Original comment by cmung...@gmail.com on 20 Feb 2012 at 4:37

GoogleCodeExporter commented 8 years ago
Chris M, could you provide some reasons that if a 'disease phenotype' is_a 
'clinical phenotype', according to the current definitions and elucidations, it 
would not apply to non-human organisms? My understanding of the the way in 
which "disease" is used outside the human domain is limited, but at first gloss 
it seems a plant that is diseased would be characterized by a clinically 
abnormal phenotype.

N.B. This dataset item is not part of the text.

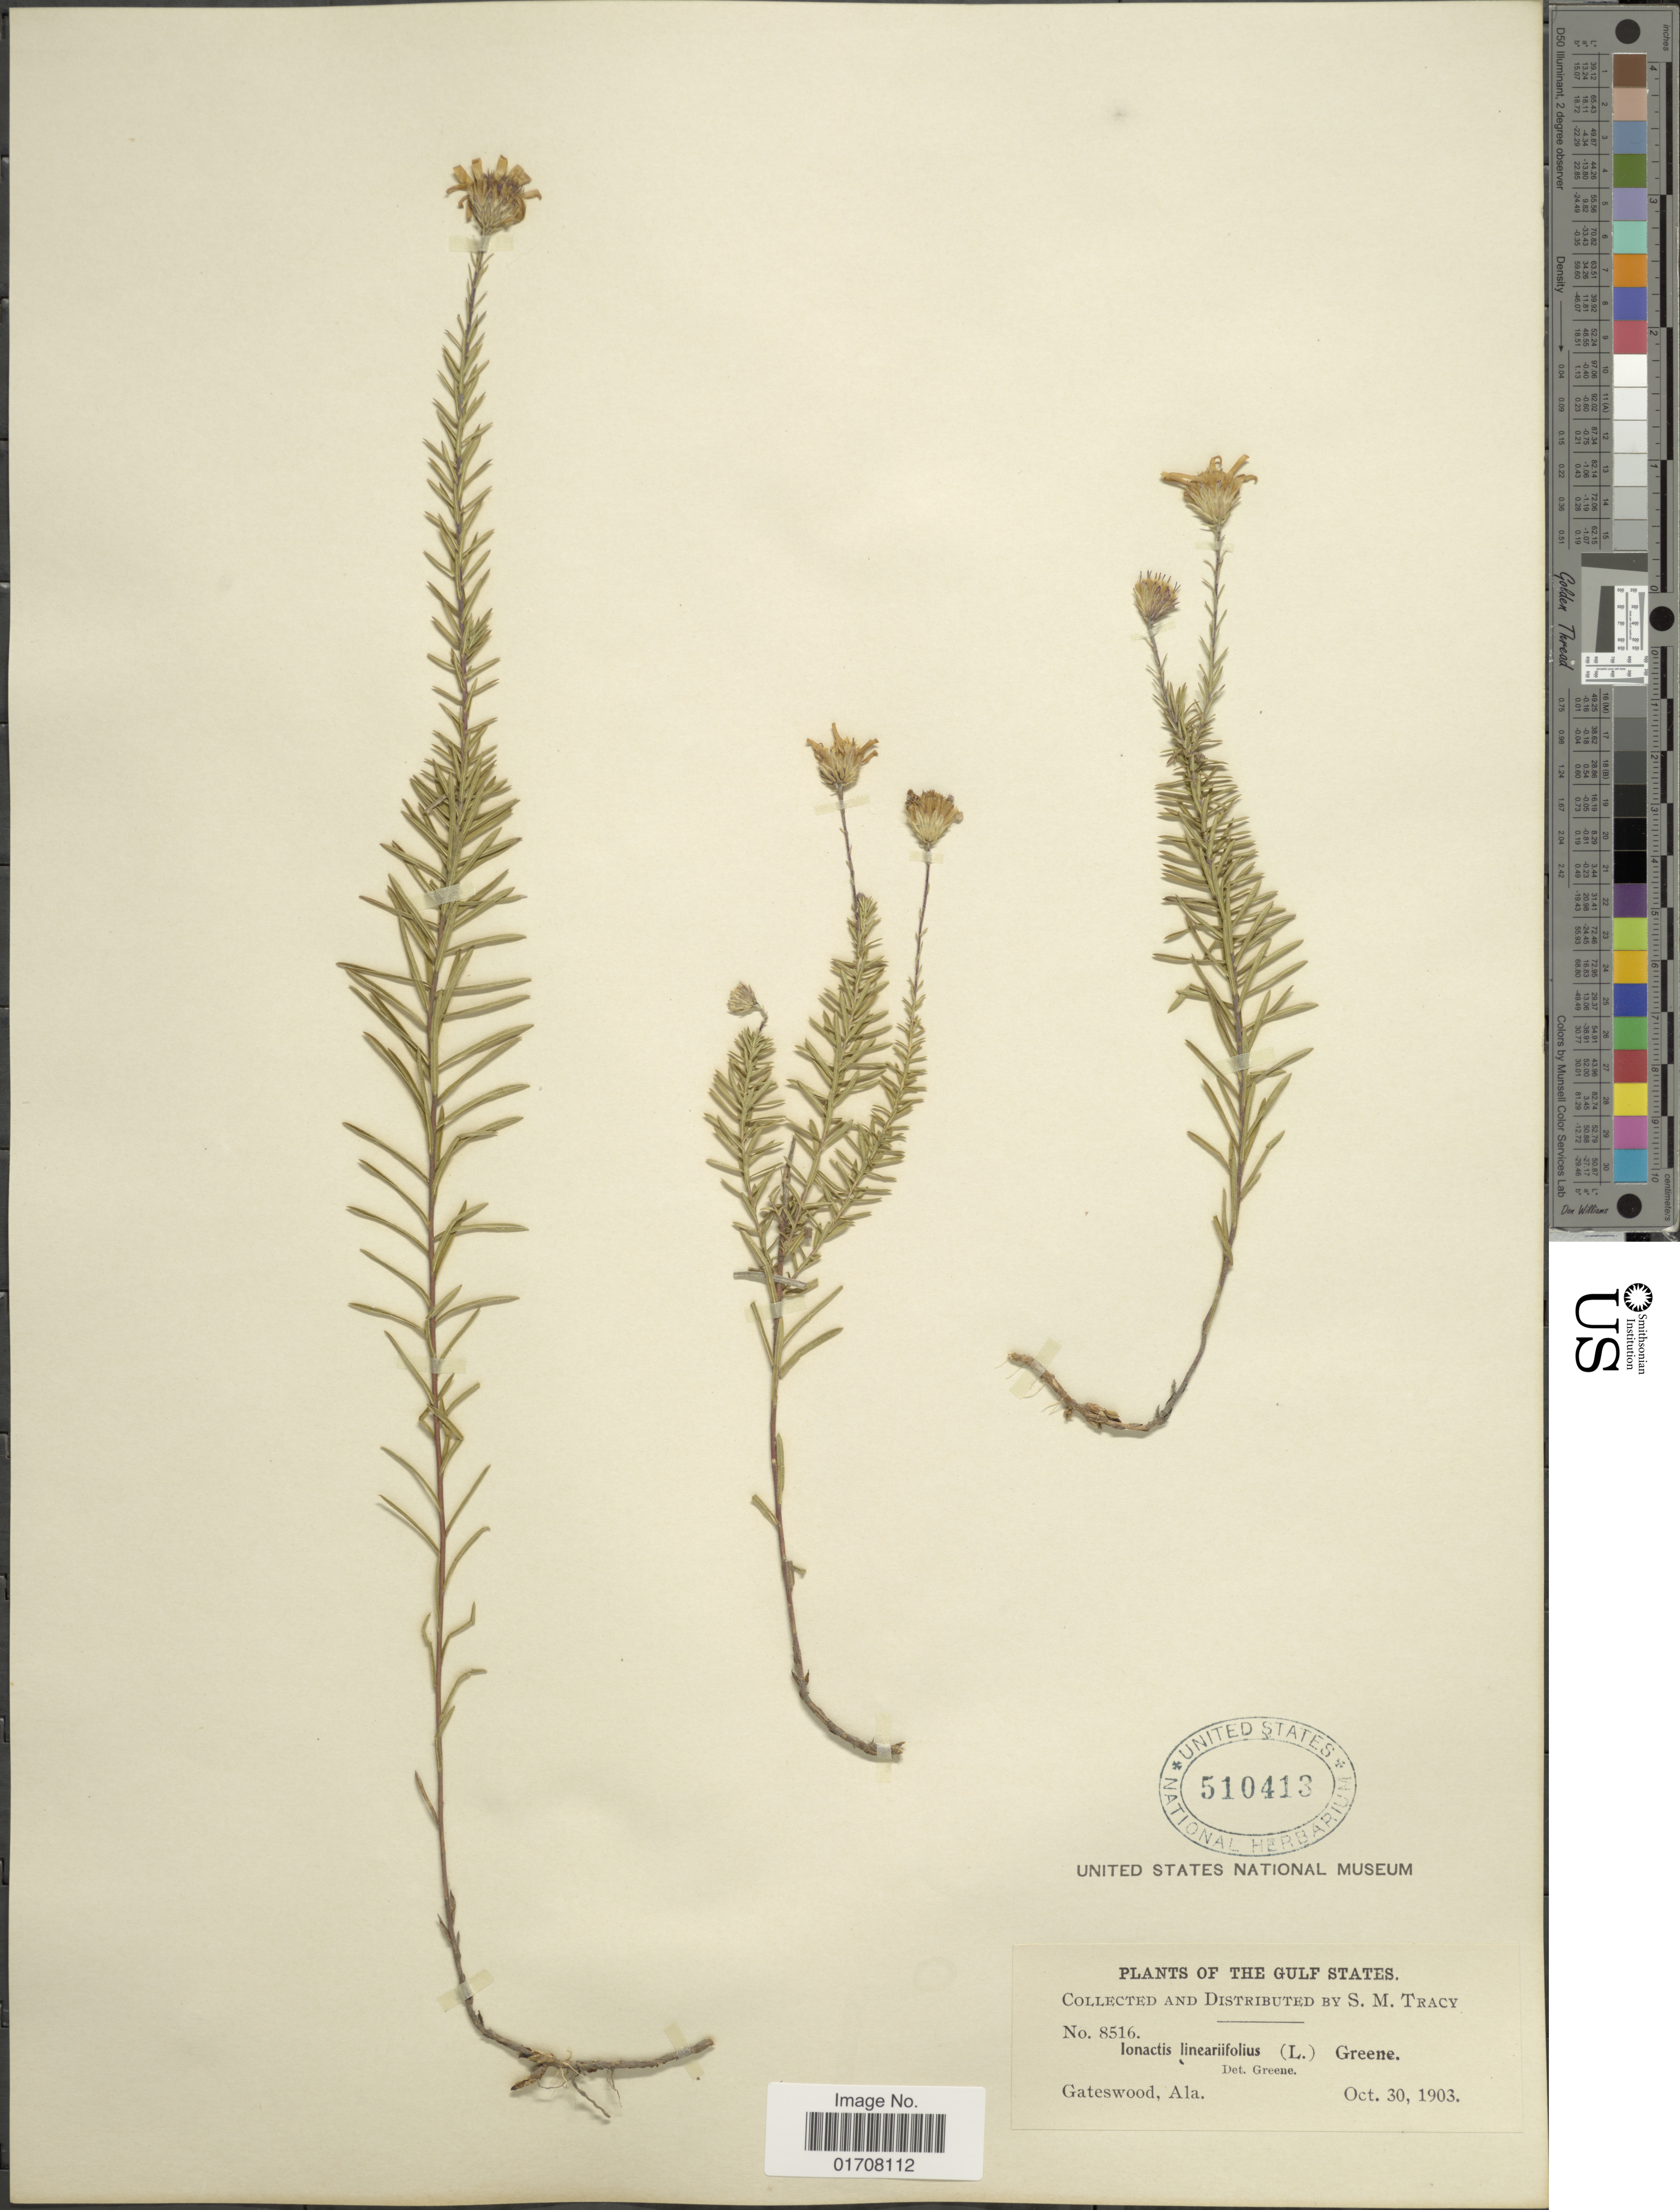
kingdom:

If a disease specific to (say) a type of fern is being 
researched or treated by the requisite experts, then doesn't this fit current 
usage in OGMS? I contend the mere fact it is considered a condition that 
deviates from the canonical and requires treatment so as to restore "normal" 
functioning makes it clinically abnormal. 

As an aside, I agree that a future action item (at least for discussion) in 
OGMS development is the incorporation of external references to related or 
equivalent terms in other ontologies. I am less certain we should be outright 
importing (via MIREOT?) something as basic as 'phenotype' or 'disease 
phenotype'.

Original comment by mpjens@gmail.com on 21 Feb 2012 at 5:40

GoogleCodeExporter commented 8 years ago
Not all disease phenotypes are treated. Treatments are a relatively recent 
innovation but there have been disease phenotypes for a while.